Books Tell the Story
Many books have been written about Texas; some are flattering — and others well, not so much. No matter. James A. Michener’s Texas is not only a good read and a fascinating history, it gives a condensed version of the Texas state history that your kids will likely study in school. It’s good to have on your shelf. The Lusty Texans of Dallas, published originally in 1965 by John William Rogers, offers interesting insights. It is being reprinted today, in paperback as well as hard cover.
The Big Rich by Bryan Burroughs is another good one, which will have you awed by the facts and clamoring to know more. There are other stories: ask a native about the “Chicken Ranch,” and wait for the reaction. And read about the women in Texas’ past — strong, resourceful women who got things done their way.
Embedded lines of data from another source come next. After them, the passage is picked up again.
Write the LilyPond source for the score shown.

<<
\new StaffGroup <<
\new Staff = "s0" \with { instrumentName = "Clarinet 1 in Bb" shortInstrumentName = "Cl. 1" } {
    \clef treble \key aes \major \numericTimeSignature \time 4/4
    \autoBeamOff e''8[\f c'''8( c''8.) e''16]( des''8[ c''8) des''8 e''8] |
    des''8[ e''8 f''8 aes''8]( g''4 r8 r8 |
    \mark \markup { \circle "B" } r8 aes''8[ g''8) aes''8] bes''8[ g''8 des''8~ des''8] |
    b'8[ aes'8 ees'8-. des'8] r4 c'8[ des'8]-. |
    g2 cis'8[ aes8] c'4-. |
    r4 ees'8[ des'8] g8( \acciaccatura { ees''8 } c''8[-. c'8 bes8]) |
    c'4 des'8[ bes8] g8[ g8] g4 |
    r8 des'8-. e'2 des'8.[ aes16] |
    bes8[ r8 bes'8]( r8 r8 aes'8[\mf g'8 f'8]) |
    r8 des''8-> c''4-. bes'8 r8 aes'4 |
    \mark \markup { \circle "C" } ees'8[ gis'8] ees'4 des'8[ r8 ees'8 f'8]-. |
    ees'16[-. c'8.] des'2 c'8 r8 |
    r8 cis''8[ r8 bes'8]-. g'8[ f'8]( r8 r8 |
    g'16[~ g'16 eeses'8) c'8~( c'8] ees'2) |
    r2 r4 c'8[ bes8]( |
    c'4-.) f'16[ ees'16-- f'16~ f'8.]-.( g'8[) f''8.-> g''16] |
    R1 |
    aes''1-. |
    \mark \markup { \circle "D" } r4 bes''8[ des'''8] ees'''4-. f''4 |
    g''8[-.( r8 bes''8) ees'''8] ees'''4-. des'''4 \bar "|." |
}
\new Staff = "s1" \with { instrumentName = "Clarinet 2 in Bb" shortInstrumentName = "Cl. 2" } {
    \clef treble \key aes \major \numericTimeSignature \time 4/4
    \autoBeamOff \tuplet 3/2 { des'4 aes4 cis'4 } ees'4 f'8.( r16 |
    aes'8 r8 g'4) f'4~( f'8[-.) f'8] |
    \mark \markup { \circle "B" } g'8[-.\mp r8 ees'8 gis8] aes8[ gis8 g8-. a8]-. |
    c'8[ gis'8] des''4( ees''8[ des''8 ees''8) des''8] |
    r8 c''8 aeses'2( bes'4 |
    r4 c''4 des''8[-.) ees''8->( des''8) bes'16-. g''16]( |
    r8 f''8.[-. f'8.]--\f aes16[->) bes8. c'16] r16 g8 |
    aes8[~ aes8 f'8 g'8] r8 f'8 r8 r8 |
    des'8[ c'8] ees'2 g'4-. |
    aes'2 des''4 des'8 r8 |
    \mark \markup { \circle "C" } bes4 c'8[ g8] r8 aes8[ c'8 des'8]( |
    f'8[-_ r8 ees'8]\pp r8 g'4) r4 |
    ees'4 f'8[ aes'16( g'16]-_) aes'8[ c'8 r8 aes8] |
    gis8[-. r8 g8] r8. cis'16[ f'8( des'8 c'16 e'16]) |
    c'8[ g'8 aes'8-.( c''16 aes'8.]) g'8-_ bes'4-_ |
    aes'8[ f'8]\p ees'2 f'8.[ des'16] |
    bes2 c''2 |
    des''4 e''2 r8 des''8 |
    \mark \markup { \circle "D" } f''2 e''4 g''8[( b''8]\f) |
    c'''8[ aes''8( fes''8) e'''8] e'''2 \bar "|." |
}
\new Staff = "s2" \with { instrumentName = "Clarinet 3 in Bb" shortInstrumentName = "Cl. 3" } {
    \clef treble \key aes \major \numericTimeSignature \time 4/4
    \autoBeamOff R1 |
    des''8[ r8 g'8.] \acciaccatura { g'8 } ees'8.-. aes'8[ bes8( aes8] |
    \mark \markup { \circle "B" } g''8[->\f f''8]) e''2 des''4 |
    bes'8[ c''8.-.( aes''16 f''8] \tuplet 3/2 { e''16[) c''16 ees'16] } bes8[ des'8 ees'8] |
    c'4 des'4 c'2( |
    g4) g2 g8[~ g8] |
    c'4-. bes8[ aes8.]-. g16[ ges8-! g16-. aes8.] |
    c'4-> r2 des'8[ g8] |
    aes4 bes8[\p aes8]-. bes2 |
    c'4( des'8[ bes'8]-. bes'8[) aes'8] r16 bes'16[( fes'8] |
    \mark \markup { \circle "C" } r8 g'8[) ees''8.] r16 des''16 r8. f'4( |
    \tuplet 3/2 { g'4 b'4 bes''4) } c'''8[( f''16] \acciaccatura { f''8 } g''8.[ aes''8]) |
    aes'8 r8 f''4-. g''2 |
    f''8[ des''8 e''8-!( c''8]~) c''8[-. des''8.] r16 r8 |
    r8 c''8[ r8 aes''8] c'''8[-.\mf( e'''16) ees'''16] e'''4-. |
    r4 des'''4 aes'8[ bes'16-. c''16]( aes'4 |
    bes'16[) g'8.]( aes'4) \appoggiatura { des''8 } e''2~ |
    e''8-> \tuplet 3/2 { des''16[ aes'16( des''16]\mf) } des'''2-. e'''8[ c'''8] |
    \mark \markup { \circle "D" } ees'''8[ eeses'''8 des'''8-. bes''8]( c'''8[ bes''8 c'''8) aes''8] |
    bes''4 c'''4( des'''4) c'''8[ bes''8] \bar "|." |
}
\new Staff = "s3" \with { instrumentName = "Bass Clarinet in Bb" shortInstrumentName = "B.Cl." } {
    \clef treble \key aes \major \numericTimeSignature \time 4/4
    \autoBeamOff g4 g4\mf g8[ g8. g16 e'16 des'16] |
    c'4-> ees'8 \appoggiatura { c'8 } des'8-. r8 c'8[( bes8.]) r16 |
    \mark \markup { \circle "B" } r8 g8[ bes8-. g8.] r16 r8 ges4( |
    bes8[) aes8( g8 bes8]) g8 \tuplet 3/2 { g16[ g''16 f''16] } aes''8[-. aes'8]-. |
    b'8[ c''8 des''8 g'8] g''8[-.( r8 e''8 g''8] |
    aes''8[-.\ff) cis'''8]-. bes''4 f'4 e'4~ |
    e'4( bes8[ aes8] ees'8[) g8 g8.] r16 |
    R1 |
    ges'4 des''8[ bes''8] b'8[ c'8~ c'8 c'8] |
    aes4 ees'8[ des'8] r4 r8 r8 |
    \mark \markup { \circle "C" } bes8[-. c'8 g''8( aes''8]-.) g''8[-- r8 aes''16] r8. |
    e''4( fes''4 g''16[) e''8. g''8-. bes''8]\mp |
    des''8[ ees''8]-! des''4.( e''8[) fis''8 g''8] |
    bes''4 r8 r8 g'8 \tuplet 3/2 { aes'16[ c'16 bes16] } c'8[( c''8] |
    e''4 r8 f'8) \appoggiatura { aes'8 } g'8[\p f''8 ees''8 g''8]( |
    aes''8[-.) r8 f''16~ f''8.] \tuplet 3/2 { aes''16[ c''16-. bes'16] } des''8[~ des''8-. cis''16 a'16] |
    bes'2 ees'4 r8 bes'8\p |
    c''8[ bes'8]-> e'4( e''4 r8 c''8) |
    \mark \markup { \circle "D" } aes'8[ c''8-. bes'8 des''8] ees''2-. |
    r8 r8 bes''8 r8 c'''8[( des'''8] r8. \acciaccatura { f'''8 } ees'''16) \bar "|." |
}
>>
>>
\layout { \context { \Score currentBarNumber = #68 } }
Fine art and rusted memorabilia are available in equal proportions in Dallas. Rustic metals and sleek sculpture can coexist in a display. Visit the gift shops at the Nasher Sculpture Center or the Dallas Museum of Art and bring home books, miniatures, or framed pieces you love. Display them proudly along with the bargains you pick up at McKinney Trade Days or the First Monday flea market in Canton. Scour McKinney Avenue design studios and galleries for textiles, “high funk,” and avant-garde art. Visit local art shows and collect works of a local artist. Craft some of your own.
The place of Texas in national and world history is another source, of course, for items to decorate your home. The state boasts three presidential libraries — one right here in Dallas — Space Center Houston, dinosaur tracks and skeletons, Big Bend National Park, and many miles of seashore. Memorabilia from all of those travels could fill many shelves.